Appello contro la condanna a 6 anni e 2 mesi

Nei prossimi giorni il legale di Oscar Vesevo, il poliziotto accusato di aver fatto sparire una pen drive dal covo del boss Michele Zagaria durante l’operazione che portò al suo arresto, depositerà il ricorso contro il verdetto di primo grado nel quale era stato condannato per peculato e due episodi di truffa (assolto per altre sette imputazioni analoghe).

Il punto centrale della condanna è la contestazione di peculato, anche se i giudici hanno escluso l’aggravante mafiosa. Non condividendo l’ipotesi della Direzione Distrettuale Antimafia di Napoli, secondo cui il poliziotto si era impossessato della pennetta perché il supporto conteneva i segreti del boss e dunque con l’intento di venderla e guadagnare quei soldi che gli servivano per pagare i debiti contratti a causa del vizio del gioco d’azzardo.

Durante il processo è emerso che la pen drive conteneva canzoni ed era probabilmente della figlia della coppia di fiancheggiatori che ospitavano Zagaria, ovvero Vincenzo Inquieto e la moglie Rosaria Massa, entrambi condannati per favoreggiamento; inoltre non è stata accertata alcuna vendita della pen drive, mai ritrovata.
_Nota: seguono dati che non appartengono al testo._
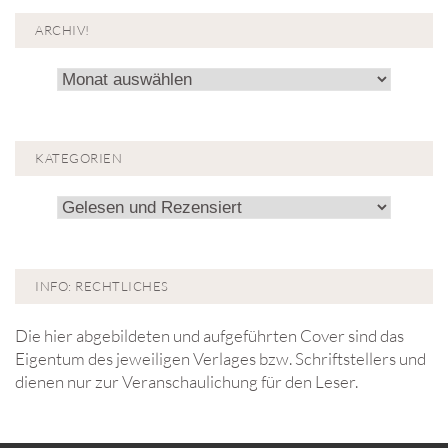
ARCHIV!
Archiv!
KATEGORIEN
Kategorien
INFO: RECHTLICHES
Die hier abgebildeten und aufgeführten Cover sind das
Eigentum des jeweiligen Verlages bzw. Schriftstellers und
dienen nur zur Veranschaulichung für den Leser.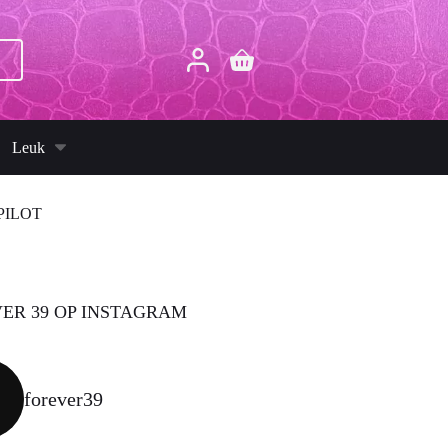
p
Winkelwagen
Leuk
PILOT
ER 39 OP INSTAGRAM
forever39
Di qui l’assoluzione per il reato di corruzione con condanna per peculato semplice e non aggravato. Era stata la Massa a raccontare di aver visto Vesevo prendere la pen drive, ma che il supporto era della figlia.

Ed è proprio sulla testimonianza della Massa, così come sulla qualificazione giuridica del reato di peculato, che si concentreranno le richieste dell’avvocato Giovanni Cantelli, difensore di Vesevo; il professionista chiederà ai giudici di secondo grado di derubricare il peculato e in furto, circostanza che farebbe prescrivere tale reato, e richiamerà quanto stabilito dal tribunale del Riesame di Napoli, che qualche anno fa, in sede di bocciatura della misura cautelare per Vesevo richiesta dalla Procura di Napoli, affermò che in relazione alla pen drive si poteva parlare più di furto che di peculato, non essendo il supporto elettronico mai entrato nella disponibilità dell’ufficio di polizia di Vesevo; nessun verbale di perquisizione, e ciò lo sottolinea anche la sentenza, riporta infatti il sequestro della pen drive.

Cantelli chiederà poi ai giudici di riconoscere la non attendibilità della Massa, che a parere del legale aveva motivi di risentimento verso Vesevo, ritenuto dai giudici l’investigatore forse più determinante per la cattura di Zagaria, operazione che provocò l’arresto della Massa e del marito, con l’abbattimento della loro casa. Proprio in virtù dell’importanza di Vesevo per l’arresto del boss, saranno chieste le attenuanti generiche, e sarà fatto notare ai giudici anche la mancata valorizzazione di alcune dichiarazioni della Massa, che disse che nella sua casa, durante le fasi di cattura di Zagaria, tutti si erano presi qualcosa, non solo Vesevo, ovvero oggetti meno pregiati ma anche di valore.

Gli stessi giudici parlano nella sentenza di “razzia”, ma questi elementi di fatto non hanno portato ad altre approfondite indagini. Altro punto che sarà contestato riguarda i giudizi morali dati dal collegio su Vesevo, ritenuto un ottimo investigatore ma anche un ludopatico, e la condanna a sei anni e due mesi ritenuta eccessiva e di gran lunga maggiore di quella richiesta dal pm – 6 anni e quattro mesi – per tutti i reati aggravati.